El estudio clínico no tiene parangón en el mundo ya que los investigadores de la  UPV/EHU, Biocruces Bizkaia, Adembi y Achucarro Basque Center for Neuroscience que participarán en el proyecto, medirán por primera vez la efectividad del uso de un exoesqueleto portátil en pacientes con esclerosis múltiple. Los expertos son optimistas y prevén, si se confirman los pronósticos iniciales, que el programa de rehabilitación podría mejorar significativamente la velocidad de la marcha y el equilibrio  de las personas afectadas por esta enfermedad.  Se podría reducir el número de caídas y la fatiga, el estado salud y la calidad de vida podrían obtener también mejoras clínicamente significativas en caso de cumplirse estas expectativas.

El objetivo principal de este proyecto es evaluar la efectividad del uso de un exoesqueleto en combinación con las terapias de fisioterapia convencional, para determinar si aporta beneficios adicionales. De confirmarse esta hipótesis, ADEMBI ha confirmado que el 75 % de los usuarios de sus servicios de rehabilitación, cerca de 200 personas en la actualidad, podrían beneficiarse de esta nueva praxis rehabilitadora. Los resultados podrían extrapolarse a nivel mundial y cambiar la forma de plantear el procedimiento rehabilitador de la esclerosis múltiple.

Los expertos esperan que los beneficios de trabajar con el exoesqueleto sean patentes, ya que vaticinan una mejora clínica significativa tanto de la velocidad de la marcha de los pacientes como del equilibrio. Esto redundará en una reducción significativa del número de caídas y mejora de la calidad de vida asociada a la salud.

Tres fases

La investigación durará un año y se ha elegido un colectivo inicial de entre 50 y 75 personas que se someterán a un programa de entrenamiento específico dividido en tres fases para medir la evolución de la capacidad funcional y cognitiva de los participantes, entre otras variables. Precisamente esto es lo que le otorga un sello  pionero al proyecto, ya que nunca se había investigado el impacto de esta tecnología en un colectivo tan amplio y durante tanto tiempo.

Eksobionics es un exoesqueleto portátil que se comercializa con el objetivo de realizar programas para el entrenamiento de la marcha en diferentes patologías.

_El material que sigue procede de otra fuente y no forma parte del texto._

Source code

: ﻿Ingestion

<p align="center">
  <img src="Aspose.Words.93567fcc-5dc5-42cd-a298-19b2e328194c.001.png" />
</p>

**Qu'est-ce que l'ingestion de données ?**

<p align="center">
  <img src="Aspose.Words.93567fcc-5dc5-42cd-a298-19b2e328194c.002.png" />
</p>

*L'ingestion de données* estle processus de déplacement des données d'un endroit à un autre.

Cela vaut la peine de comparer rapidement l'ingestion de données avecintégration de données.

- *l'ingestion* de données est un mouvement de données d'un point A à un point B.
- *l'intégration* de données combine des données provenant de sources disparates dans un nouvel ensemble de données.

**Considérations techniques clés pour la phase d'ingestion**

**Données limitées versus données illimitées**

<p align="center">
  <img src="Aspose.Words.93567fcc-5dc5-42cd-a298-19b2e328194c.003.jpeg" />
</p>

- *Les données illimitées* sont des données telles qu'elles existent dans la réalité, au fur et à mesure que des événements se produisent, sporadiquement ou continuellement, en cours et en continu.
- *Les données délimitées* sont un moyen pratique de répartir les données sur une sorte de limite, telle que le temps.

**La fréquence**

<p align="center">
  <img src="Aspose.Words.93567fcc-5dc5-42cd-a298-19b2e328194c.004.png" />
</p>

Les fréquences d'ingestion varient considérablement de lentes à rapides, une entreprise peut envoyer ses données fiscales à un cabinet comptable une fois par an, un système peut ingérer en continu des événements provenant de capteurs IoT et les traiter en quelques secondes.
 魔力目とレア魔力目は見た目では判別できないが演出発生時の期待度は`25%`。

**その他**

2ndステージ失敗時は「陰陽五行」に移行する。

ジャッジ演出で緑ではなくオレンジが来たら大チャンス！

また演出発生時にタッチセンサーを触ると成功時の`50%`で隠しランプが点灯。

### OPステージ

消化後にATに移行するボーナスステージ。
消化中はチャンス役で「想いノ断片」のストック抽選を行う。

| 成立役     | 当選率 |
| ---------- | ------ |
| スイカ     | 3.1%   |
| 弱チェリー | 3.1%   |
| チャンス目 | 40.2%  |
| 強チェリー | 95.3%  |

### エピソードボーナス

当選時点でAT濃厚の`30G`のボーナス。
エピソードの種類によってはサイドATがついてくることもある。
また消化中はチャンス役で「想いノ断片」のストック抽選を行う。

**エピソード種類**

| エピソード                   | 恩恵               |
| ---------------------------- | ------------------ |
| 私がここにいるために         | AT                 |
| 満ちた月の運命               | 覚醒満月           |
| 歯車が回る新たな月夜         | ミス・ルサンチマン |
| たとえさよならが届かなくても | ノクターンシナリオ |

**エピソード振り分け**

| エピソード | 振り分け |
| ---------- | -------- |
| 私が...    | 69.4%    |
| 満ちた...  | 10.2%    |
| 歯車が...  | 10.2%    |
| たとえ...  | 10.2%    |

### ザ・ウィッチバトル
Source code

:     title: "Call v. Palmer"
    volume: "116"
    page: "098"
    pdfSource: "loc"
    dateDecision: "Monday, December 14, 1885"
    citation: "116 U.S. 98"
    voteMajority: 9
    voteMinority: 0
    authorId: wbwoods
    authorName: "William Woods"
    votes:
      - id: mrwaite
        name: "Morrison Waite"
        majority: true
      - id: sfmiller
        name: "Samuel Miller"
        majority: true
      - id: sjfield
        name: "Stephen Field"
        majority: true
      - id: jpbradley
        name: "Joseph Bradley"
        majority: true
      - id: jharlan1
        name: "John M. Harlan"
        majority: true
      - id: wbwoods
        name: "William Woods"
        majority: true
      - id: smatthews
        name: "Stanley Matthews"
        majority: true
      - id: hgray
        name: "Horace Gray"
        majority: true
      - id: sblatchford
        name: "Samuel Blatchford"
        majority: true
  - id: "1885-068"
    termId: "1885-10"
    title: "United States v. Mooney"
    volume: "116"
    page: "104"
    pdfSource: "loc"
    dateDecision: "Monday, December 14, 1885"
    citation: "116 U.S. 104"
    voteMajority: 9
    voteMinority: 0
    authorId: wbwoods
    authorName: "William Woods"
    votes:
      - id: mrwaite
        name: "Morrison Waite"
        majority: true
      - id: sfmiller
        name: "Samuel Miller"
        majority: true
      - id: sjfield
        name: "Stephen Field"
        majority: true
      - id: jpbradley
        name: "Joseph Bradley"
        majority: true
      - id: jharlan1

Sus efectos han sido satisfactoriamente evaluados en pacientes diagnosticados de lesión medular y de accidentes cerebrovasculares, aunque la evidencia de su efectividad en la esclerosis múltiple es en la actualidad muy limitada.

Antes de iniciarse el ensayo clínico, ADEMBI ha realizado ya una prueba para constatar si este exoesqueleto era apto para entrenar la marcha de las personas que acuden a su centro de tratamiento. Esta primera toma de contacto ha supuesto una experiencia muy gratificante para todas aquellas personas que han participado en la prueba piloto inicial.